あの大量のゾンビを相手にしている時は、全く聞こえなかった物音。いくらに銃声がしてたからといって、全く聞こえない訳がない。

この異常な粉砕音と咀嚼音。

開けたくないと思う反面、ここに薬があればすぐに戻れるという期待もあった。

だが、ドアを開けてみれば…どう見たって良くない者だとわかる。ゾンビではなく、ゾンビより遥かに大きい化物。
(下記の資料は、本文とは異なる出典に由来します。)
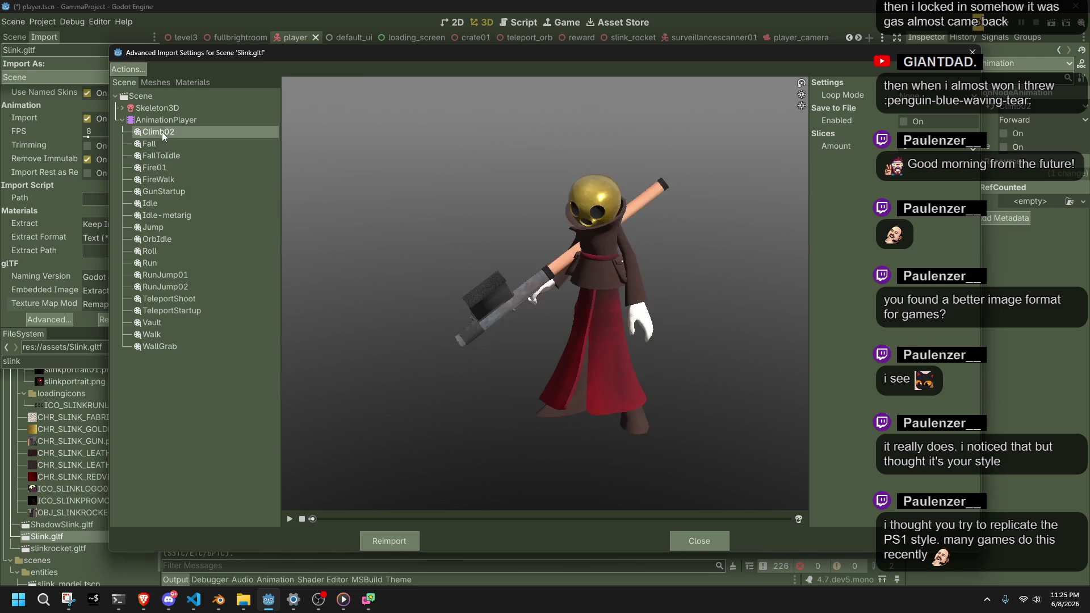
click(698, 540)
俺等に背を向けていた真っ黒な化物は、俺等に気付いたのかゆっくりと振り向いた。その瞬間、頭目掛けて銃を撃つがまるで効いている様子がない。

こいつ…ゾンビを喰ってやがる。

例えるなら、全身が闇に覆われている…大男。そして、雄叫びの様な不快な声を出しながらゆっくりとこちらに迫ってくるそいつ向かって再度発砲する。

すぐに古橋も続けて発砲するが、多少の怯む程度で化物は止まらない。



「…チッ、一旦引くぞ。あいつがなんなのかわからねぇ以上、下手に攻撃されて…千夏と同じになったら元も子もねぇ」

「だが、追ってくるんじゃないのか?」

「試しだ、手榴弾でぶっ飛ばすか」

「花宮らしくない提案だが、手っ取り早く始末したい。あんな化物に構ってる暇はないからな」

「ふはっ、そうだな。じゃあ階段前まで引き付けて、手榴弾を投げたら階段で身を隠す」

「あぁ、了解した」



そうだったな。
手段は選ばねぇ。
邪魔をするなら殺すまでだ。

古橋と教室を飛び出し、階段前まで走る。後ろからは、不快な雄叫びをあげながらズルズルと何かを引き摺る様に俺等を追ってくる化物。

…ゾンビ、ではねぇよな?
あいつの体でよく見えなかったが…確かに、あいつはゾンビを咀嚼してた。そもそも、ゾンビを喰うってなんだよ。

クローンもそうだが、喰えば何にでもなれるとか思ってんのか? なら、手榴弾でも喰って爆発しとけよ。

階段前で立ち止まり、ギリギリまで引き付けてから古橋と合図を送り、手榴弾のピンを抜いて…化物へ投げた。